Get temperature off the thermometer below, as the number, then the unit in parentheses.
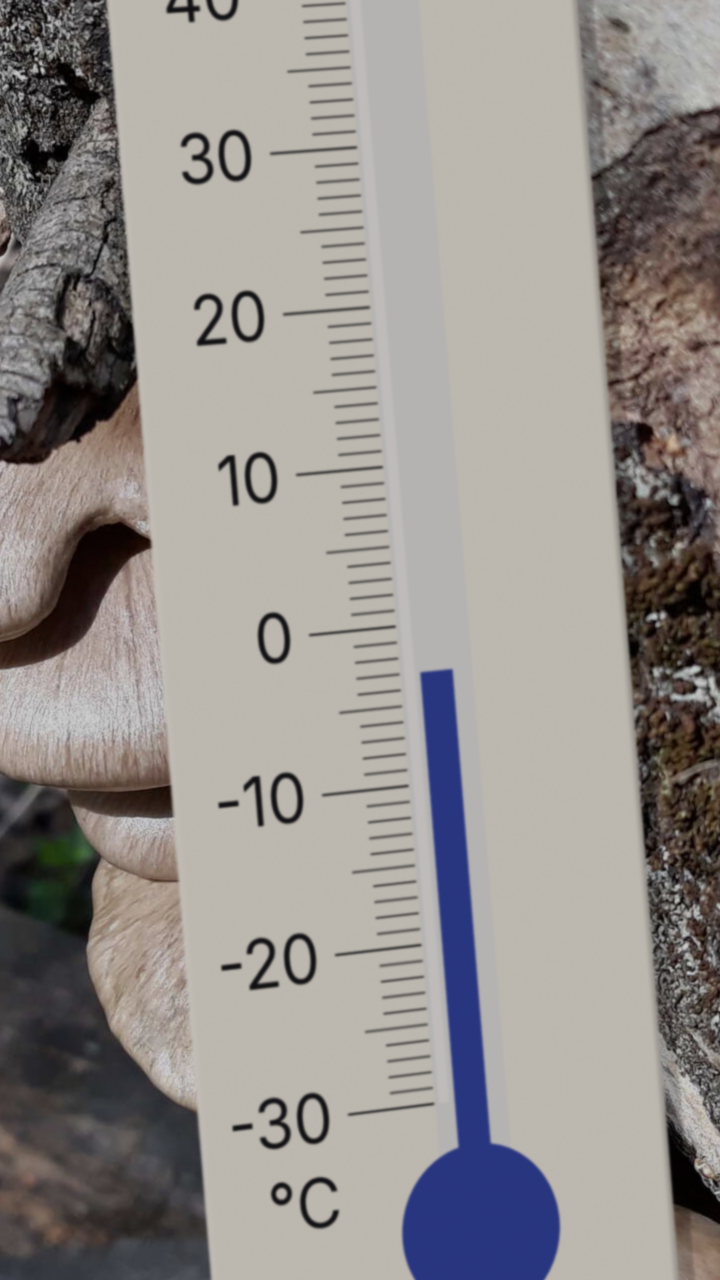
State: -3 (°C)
==
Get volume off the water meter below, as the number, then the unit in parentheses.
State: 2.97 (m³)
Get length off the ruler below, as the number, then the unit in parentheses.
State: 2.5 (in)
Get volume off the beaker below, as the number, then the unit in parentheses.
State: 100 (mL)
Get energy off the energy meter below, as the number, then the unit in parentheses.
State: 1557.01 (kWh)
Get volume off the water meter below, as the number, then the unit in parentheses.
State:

▶ [Task to complete]: Please count how many of the rows above contain "State", matching case exactly, and reply with that number alone.

▶ [Exercise output]: 6